Crate content_inspector
source ·Expand description
A simple library for fast inspection of binary buffers to guess the type of content.
This is mainly intended to quickly determine whether a given buffer contains “binary”
or “text” data. Programs like grep
or git diff
use similar mechanisms to decide whether
to treat some files as “binary data” or not.
The analysis is based on a very simple heuristic: Searching for NULL bytes (indicating “binary” content) and the detection of special byte order marks (indicating a particular kind of textual encoding). Note that this analysis can fail. For example, even if unlikely, UTF-8-encoded text can legally contain NULL bytes. Conversely, some particular binary formats (like binary PGM) may not contain NULL bytes. Also, for performance reasons, only the first 1024 bytes are checked for the NULL-byte (if no BOM was detected).

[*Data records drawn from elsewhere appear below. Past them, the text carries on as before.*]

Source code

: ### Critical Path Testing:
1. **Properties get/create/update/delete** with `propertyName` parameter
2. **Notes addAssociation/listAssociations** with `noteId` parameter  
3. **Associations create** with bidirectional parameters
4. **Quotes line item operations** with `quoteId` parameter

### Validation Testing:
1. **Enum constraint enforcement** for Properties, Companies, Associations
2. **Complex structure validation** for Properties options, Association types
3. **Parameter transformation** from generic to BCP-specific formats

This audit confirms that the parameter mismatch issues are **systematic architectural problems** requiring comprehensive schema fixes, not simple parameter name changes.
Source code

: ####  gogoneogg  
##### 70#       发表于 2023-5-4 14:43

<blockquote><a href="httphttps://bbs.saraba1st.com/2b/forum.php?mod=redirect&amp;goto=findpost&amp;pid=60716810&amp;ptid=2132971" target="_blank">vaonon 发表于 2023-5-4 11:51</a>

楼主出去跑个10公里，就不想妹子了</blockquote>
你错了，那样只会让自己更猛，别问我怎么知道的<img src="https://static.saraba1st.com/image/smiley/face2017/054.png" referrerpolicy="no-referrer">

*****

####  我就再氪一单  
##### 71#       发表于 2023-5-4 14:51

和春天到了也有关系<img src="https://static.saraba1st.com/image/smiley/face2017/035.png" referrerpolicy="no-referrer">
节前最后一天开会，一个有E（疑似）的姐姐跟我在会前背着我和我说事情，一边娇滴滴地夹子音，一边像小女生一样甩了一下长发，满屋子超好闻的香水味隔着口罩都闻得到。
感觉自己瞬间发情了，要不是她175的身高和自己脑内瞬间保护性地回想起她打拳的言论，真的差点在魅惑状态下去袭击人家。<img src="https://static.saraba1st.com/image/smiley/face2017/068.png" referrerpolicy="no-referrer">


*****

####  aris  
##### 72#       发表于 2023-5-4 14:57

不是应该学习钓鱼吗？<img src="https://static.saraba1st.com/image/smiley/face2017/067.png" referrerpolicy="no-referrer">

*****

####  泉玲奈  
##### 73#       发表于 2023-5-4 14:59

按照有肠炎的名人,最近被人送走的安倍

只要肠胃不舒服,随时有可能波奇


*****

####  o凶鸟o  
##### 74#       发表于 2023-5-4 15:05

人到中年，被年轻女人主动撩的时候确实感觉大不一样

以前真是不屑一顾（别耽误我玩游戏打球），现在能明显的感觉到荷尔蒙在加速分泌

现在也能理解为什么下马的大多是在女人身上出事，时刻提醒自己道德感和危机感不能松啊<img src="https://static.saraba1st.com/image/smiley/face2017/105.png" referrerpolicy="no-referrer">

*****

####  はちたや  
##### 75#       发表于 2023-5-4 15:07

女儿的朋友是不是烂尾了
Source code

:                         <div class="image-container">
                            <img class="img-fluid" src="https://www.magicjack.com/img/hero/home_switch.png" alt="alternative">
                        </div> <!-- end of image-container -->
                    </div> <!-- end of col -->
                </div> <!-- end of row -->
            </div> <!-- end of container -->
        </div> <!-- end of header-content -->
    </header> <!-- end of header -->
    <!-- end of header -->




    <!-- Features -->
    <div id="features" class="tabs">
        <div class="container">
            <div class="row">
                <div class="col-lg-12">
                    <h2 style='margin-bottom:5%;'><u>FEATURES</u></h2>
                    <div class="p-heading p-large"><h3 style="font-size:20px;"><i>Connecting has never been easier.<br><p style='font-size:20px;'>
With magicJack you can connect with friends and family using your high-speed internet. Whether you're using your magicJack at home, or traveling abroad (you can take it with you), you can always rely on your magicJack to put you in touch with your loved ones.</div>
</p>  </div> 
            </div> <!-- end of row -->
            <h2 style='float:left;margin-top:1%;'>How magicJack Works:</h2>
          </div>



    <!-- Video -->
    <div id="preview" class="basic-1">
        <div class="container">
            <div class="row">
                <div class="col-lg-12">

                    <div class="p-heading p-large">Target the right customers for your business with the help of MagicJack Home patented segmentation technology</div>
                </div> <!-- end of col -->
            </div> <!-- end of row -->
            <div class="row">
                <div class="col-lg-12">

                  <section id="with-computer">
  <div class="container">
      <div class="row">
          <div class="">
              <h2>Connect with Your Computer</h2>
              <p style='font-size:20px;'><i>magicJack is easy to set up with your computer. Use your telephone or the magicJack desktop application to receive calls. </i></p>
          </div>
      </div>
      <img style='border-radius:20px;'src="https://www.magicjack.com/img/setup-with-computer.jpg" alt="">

If this library reports a certain type of encoding (say UTF_16LE
), there is no guarantee
that the binary buffer can actually be decoded as UTF-16LE.
Example
use content_inspector::{ContentType, inspect};
assert_eq!(ContentType::UTF_8, inspect(b"Hello"));
assert_eq!(ContentType::BINARY, inspect(b"\xFF\xE0\x00\x10\x4A\x46\x49\x46\x00"));
assert!(inspect(b"Hello").is_text());
Enums
- The type of encoding that was detected (for “text” data) or
BINARY
for “binary” data.
Functions
- Try to determine the type of content in the given buffer. See the crate documentation for a usage example and for more details on how this analysis is performed.